Most eucs will come in at around the same log weight as oaks, heavy, keep that in mind.

Depending on species barberchairing is possible on forward weighted limbs or leaners, cut accordingly.

The bark usually gives way easy around the cut and wing cuts and so necessary. If you know the species etc post it.

Biggest problem I find over here cutting them is their high taper ratio ... like a 5" dia branch can be 40' long and when there's structures around makes for some creative rigging.


----------



## Canyonbc (May 21, 2007)

Alright cool...

thanks for all the advice...its a month or so before i am cutting down 5 of them all around 60 feet but lucky enough rigging shouldnt be bad....on the side of a road...next to a dirt lot...


----------



## techdave (May 23, 2007)

*Euc take down..watch for dead limbs falling*

Hi canyon, I have done a few TDs in the open.

I think the biggest thing is to check for dead limbs vibrating loose and becoming widowmakers above you while doing yuor cuts.

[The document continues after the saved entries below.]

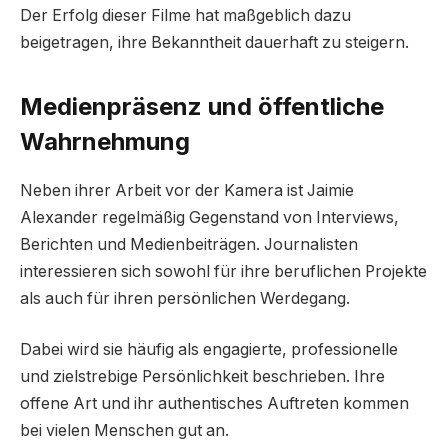
Der Erfolg dieser Filme hat maßgeblich dazu
beigetragen, ihre Bekanntheit dauerhaft zu steigern.
Medienpräsenz und öffentliche
Wahrnehmung
Neben ihrer Arbeit vor der Kamera ist Jaimie
Alexander regelmäßig Gegenstand von Interviews,
Berichten und Medienbeiträgen. Journalisten
interessieren sich sowohl für ihre beruflichen Projekte
als auch für ihren persönlichen Werdegang.
Dabei wird sie häufig als engagierte, professionelle
und zielstrebige Persönlichkeit beschrieben. Ihre
offene Art und ihr authentisches Auftreten kommen
bei vielen Menschen gut an.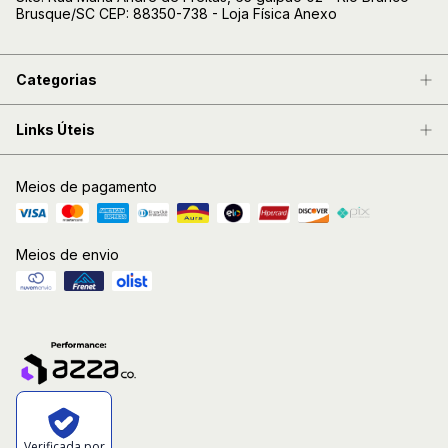
Brusque/SC CEP: 88350-738 - Loja Física Anexo
Categorias
Links Úteis
Meios de pagamento
Meios de envio
Verificada por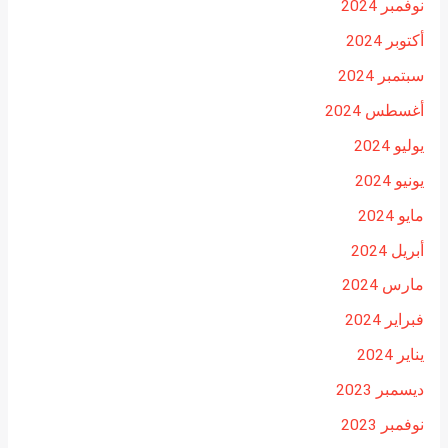
نوفمبر 2024
أكتوبر 2024
سبتمبر 2024
أغسطس 2024
يوليو 2024
يونيو 2024
مايو 2024
أبريل 2024
مارس 2024
فبراير 2024
يناير 2024
ديسمبر 2023
نوفمبر 2023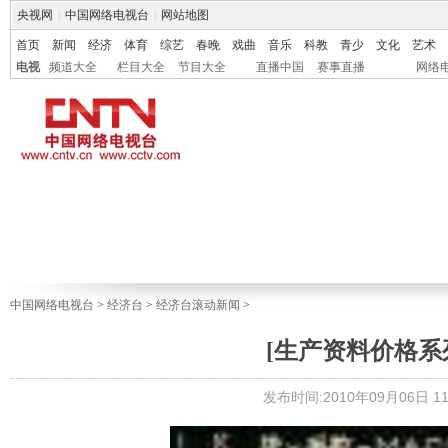
央视网
|
中国网络电视台
|
网站地图
首页
新闻
经济
体育
综艺
春晚
戏曲
音乐
科教
青少
文化
艺术
电视
频道大全
栏目大全
节目大全
直播中国
赛事直播
网络
中国网络电视台
>
经济台
>
经济台滚动新闻
>
[生产资料价格系
发布时间:2010年09月06日 11: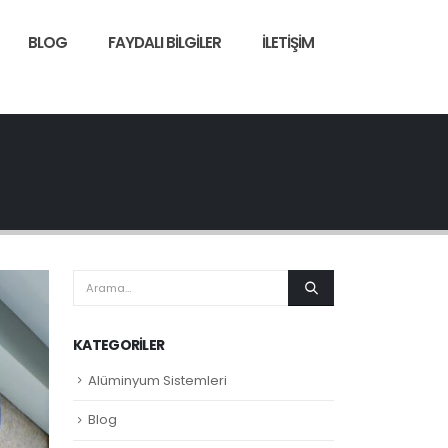
BLOG
FAYDALI BILGILER
İLETIŞIM
KATEGORILER
Alüminyum Sistemleri
Blog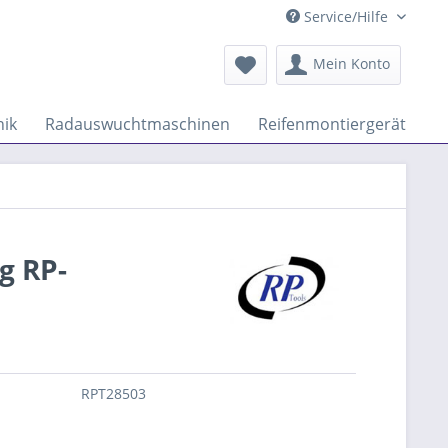
Service/Hilfe
Mein Konto
ik
Radauswuchtmaschinen
Reifenmontiergeräte
g RP-
RPT28503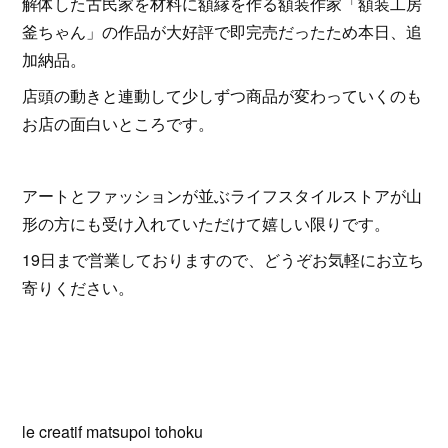
解体した古民家を材料に額縁を作る額装作家「額装工房
釜ちゃん」の作品が大好評で即完売だったため本日、追
加納品。
店頭の動きと連動して少しずつ商品が変わっていくのも
お店の面白いところです。
アートとファッションが並ぶライフスタイルストアが山
形の方にも受け入れていただけて嬉しい限りです。
19日まで営業しておりますので、どうぞお気軽にお立ち
寄りください。
le creatif matsupoi tohoku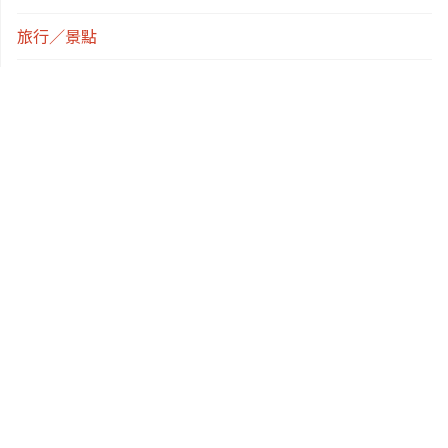
旅行／景點
百種心情
經驗分享
育兒趣事
語言學習
資訊分享
標籤
outschool
STEAM
健康
免費
兩歲多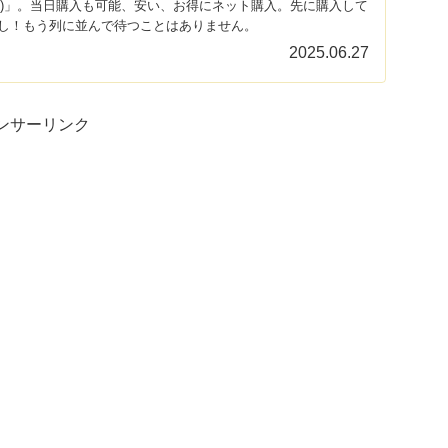
iew!)」。当日購入も可能、安い、お得にネット購入。先に購入して
し！もう列に並んで待つことはありません。
2025.06.27
ンサーリンク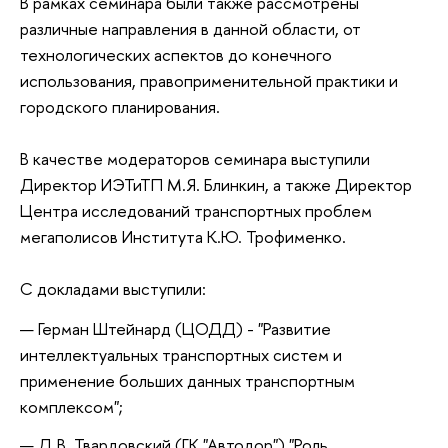
В рамках семинара были также рассмотрены
различные направления в данной области, от
технологических аспектов до конечного
использования, правоприменительной практики и
городского планирования.
В качестве модераторов семинара выступили
Директор ИЭТиТП М.Я. Блинкин, а также Директор
Центра исследований транспортных проблем
мегаполисов Института К.Ю. Трофименко.
С докладами выступили:
Герман Штейнард (ЦОДД) - "Развитие
интеллектуальных транспортных систем и
применение больших данных транспортным
комплексом";
Д.В. Твардовский (ГК "Автодор") "Роль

Also watch for the wek crithces described above.

i am no Ekka or anything, but if yuo want a second set of eyes, i might be available depending on when you do the job.

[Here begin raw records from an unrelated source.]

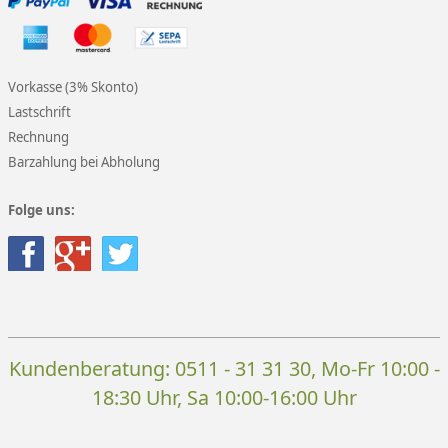
Vorkasse (3% Skonto)
Lastschrift
Rechnung
Barzahlung bei Abholung
Folge uns:
Kundenberatung:
0511 - 31 31 30
, Mo-Fr 10:00 -
18:30 Uhr, Sa 10:00-16:00 Uhr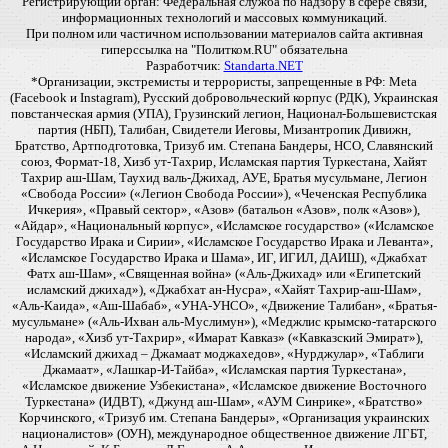
Регистрирующий орган: Федеральная служба по надзору в сфере связи,
информационных технологий и массовых коммуникаций.
При полном или частичном использовании материалов сайта активная
гиперссылка на "Политком.RU" обязательна
Разработчик:
Standarta.NET
*Организации, экстремисты и террористы, запрещенные в РФ: Meta
(Facebook и Instagram), Русский добровольческий корпус (РДК), Украинская
повстанческая армия (УПА), Грузинский легион, Национал-Большевистская
партия (НБП), Талибан, Свидетели Иеговы, Мизантропик Дивижн,
Братство, Артподготовка, Тризуб им. Степана Бандеры, НСО, Славянский
союз, Формат-18, Хизб ут-Тахрир, Исламская партия Туркестана, Хайят
Тахрир аш-Шам, Таухид валь-Джихад, АУЕ, Братья мусульмане, Легион
«Свобода России» («Легион Свобода России»), «Чеченская Республика
Ичкерия», «Правый сектор», «Азов» (батальон «Азов», полк «Азов»),
«Айдар», «Национальный корпус», «Исламское государство» («Исламское
Государство Ирака и Сирии», «Исламское Государство Ирака и Леванта»,
«Исламское Государство Ирака и Шама», ИГ, ИГИЛ, ДАИШ), «Джабхат
Фатх аш-Шам», «Священная война» («Аль-Джихад» или «Египетский
исламский джихад»), «Джабхат ан-Нусра», «Хайят Тахрир-аш-Шам»,
«Аль-Каида», «Аш-Шабаб», «УНА-УНСО», «Движение Талибан», «Братья-
мусульмане» («Аль-Ихван аль-Муслимун»), «Меджлис крымско-татарского
народа», «Хизб ут-Тахрир», «Имарат Кавказ» («Кавказский Эмират»),
«Исламский джихад – Джамаат моджахедов», «Нурджулар», «Таблиги
Джамаат», «Лашкар-И-Тайба», «Исламская партия Туркестана»,
«Исламское движение Узбекистана», «Исламское движение Восточного
Туркестана» (ИДВТ), «Джунд аш-Шам», «АУМ Синрике», «Братство»
Корчинского, «Тризуб им. Степана Бандеры», «Организация украинских
националистов» (ОУН), международное общественное движение ЛГБТ,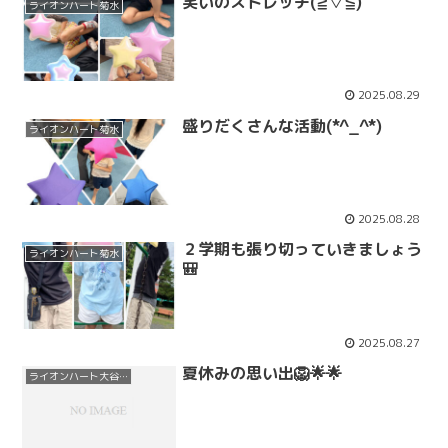
笑いのストレッチ(≧▽≦)
ライオンハート菊水
2025.08.29
盛りだくさんな活動(*^_^*)
ライオンハート菊水
2025.08.28
２学期も張り切っていきましょう
ライオンハート菊水
🎒
2025.08.27
夏休みの思い出🦁🌟🌟
ライオンハート大谷地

if these are eastern SanDiego county, it would b wise to expect some damage due to the drought and the various insects.

Eucalyptus hills in Lakeside, and mainstreet Ramona had some big TDs in the last few years. ia have dropped a few in Lakeside, bu tthe biggest was only 28 inches dbh, so if yuo have monsters we would be in virgin territory.

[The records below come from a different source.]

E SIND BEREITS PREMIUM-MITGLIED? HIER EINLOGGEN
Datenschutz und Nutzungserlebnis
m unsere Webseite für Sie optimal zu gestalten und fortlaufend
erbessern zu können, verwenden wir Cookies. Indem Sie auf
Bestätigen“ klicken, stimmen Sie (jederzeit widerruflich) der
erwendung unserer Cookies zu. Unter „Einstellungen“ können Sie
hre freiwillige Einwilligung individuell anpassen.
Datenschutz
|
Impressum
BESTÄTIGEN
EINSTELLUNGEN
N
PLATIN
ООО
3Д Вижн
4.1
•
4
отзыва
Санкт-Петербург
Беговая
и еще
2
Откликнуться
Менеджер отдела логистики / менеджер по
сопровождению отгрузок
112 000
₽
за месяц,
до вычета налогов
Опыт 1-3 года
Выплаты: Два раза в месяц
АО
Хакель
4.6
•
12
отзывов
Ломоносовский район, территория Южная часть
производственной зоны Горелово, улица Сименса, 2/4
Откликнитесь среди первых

Good luck, let me know. Dve in jamul..


----------



## Canyonbc (May 23, 2007)

Thanks techdave..

these eucs...are actually in Sacramento...i attend Sonoma State Univ, work up here and work hard during the summer... but one of my friends parents asked me to cut them down for them...

so i will do it basically for free, but i enjoy it all


----------



## techdave (May 24, 2007)

*have fun with Eucs....*

Sacramento is just a LITTLE farther north than north county. LOL.


----------



## Canyonbc (May 24, 2007)

umm...yah...i would agree

what ya know just a short 600 miles or soo...

good times lol


----------



## Yeahman (May 26, 2007)

Watch out for Koalas.


----------



## Canyonbc (May 27, 2007)

haha

well i have never been to brisbane

but i am pretty sure in Sacramento....i wont be fighting to many koalas in the eucs....

but hey ya never know right...lol

Our koalas...something you have to watch out for when working?? Ever?


----------



## Yeahman (May 28, 2007)

yeah Koalas in trees can be an issue. Not because they are aggresive or anything. From a conservationist's stand point, it can be considered WRONG. 

We spot a Koala in the tree we will be working in, we leave it and come back another day to sort out. 

had a possum once in a hollow on a dead Ironbark, we took the braches out and were blocking down the trunk before we noticed it. decided to relocate him, i tried to catch it but got bitten. the trunk still stands (on public land)to this day with a lovely sign that reads "Possum Habitat"........if only they knew the truth.


Seriously.....Eucs are comon as here and are the majority of the trees that get climbed. only thing i find is that sometimes the branches don't swing in when you topcut them, and can fall horizontal as though you cut straight through. 


Like Ekka said...Heavy timber. holds lots of water. i've heard once about a log slipping out of it's bark while being rigged. 

Tkae care mate


----------